Stained glass
Stained glass
The tiny Scribe
- Words unattainable. I cannot speak. What a joyful incapability. A
loving smile overflows Stillness feeling my efforts.
- “Oh, come! Come and read! Read on, dear Reader!"
The dialogue above is the perfect example of the difficulties I am facing. Swell. I would not care for puzzles. What I always dread is anxiety.
The soft relaxing breeze lingers around the bench I sit on in the
square of Roses and I feel a trembling in my stomach. Can I relax when one
vision urges me to visit the urn chamber in the St. Elizabeth Cathedral
basement?
Thanks to my father’s tenor, I can easily find my way to the
urn chamber.
A little while after WWI, in the organ gallery of the
Church, my father would sing in festive masses the 1st tenor.
As a
young member of the parish, he knew all the concealed stairs of the
cathedral.
His legacy helps me pass easy down to the basement.

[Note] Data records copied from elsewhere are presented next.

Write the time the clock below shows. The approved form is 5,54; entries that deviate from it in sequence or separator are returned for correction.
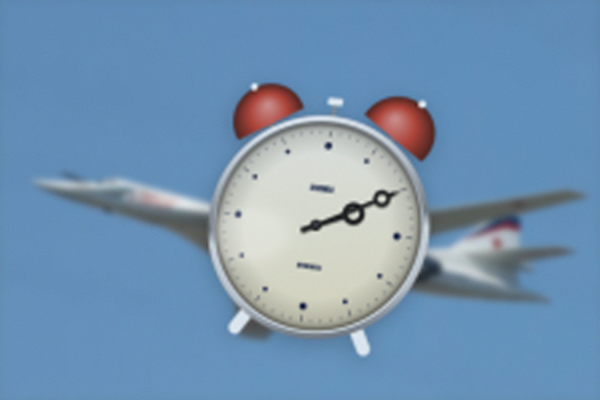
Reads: 2,10
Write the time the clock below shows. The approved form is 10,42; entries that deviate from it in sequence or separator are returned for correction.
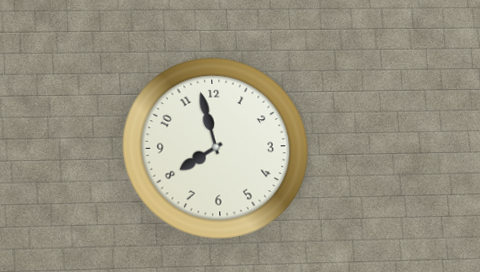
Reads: 7,58
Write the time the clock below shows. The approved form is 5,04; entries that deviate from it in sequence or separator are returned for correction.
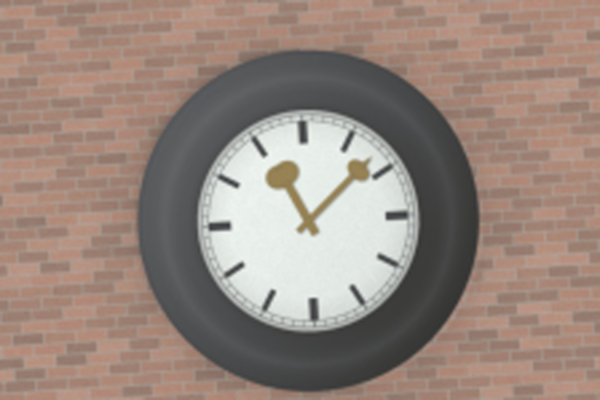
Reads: 11,08
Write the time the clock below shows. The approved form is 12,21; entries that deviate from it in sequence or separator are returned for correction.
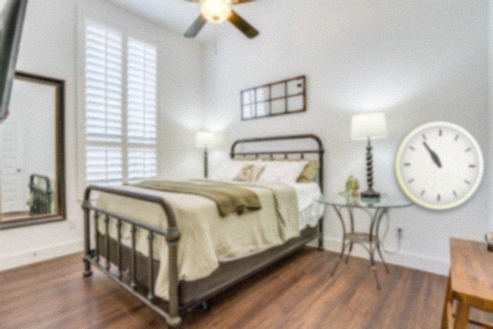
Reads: 10,54
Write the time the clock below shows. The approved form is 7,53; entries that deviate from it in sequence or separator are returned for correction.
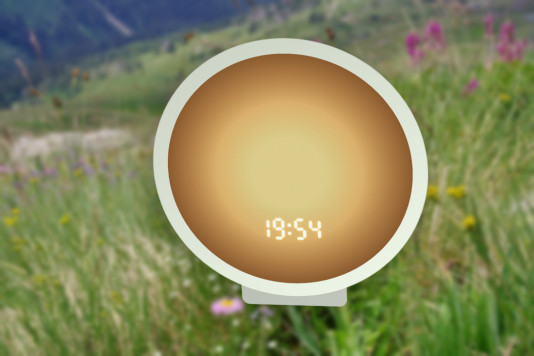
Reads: 19,54
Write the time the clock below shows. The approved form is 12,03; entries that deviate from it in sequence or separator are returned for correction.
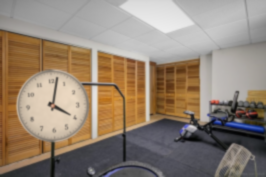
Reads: 4,02
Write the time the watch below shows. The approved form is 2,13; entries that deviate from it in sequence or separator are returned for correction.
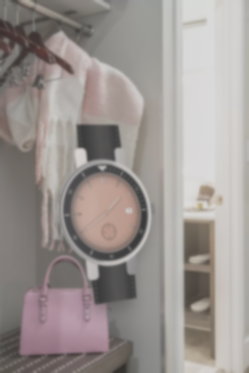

Despite this practical ease, concerns nag me when the spiral staircase
chill hits my face.
- Is it not a risky plan to descend into the alleyways of the dead? To
the tombs and stone angels and the loitering ghosts of those
forgotten?
I make the sign of the cross and set out.
- All the dead rest. All the dead sleep for sure!
Not only the church brings ritual gestures out of me. There is what
I am born with: a tendency to discover.
I never develop it but I
always cultivate it and I forge ahead to enrich it. A sudden idea halts me
now although.
- What if my wish ends in doubts? If the sign of cross lets me down and
the urn chamber is not for resting but a haunting?
My descent begins with bumping into a ladder in the darkness. I
finger along the musty cracks of the stone wall for the light switch. The
naked neon bulb produces a blueish glow, lending an eerie view to the
chamber.
Cables rolls climb all around the walls like gutted chicken
intestines. Beams and scaffolds support the crumbling ceiling plaster.
Cement bags and masonry tools scatter the flat stones here and there.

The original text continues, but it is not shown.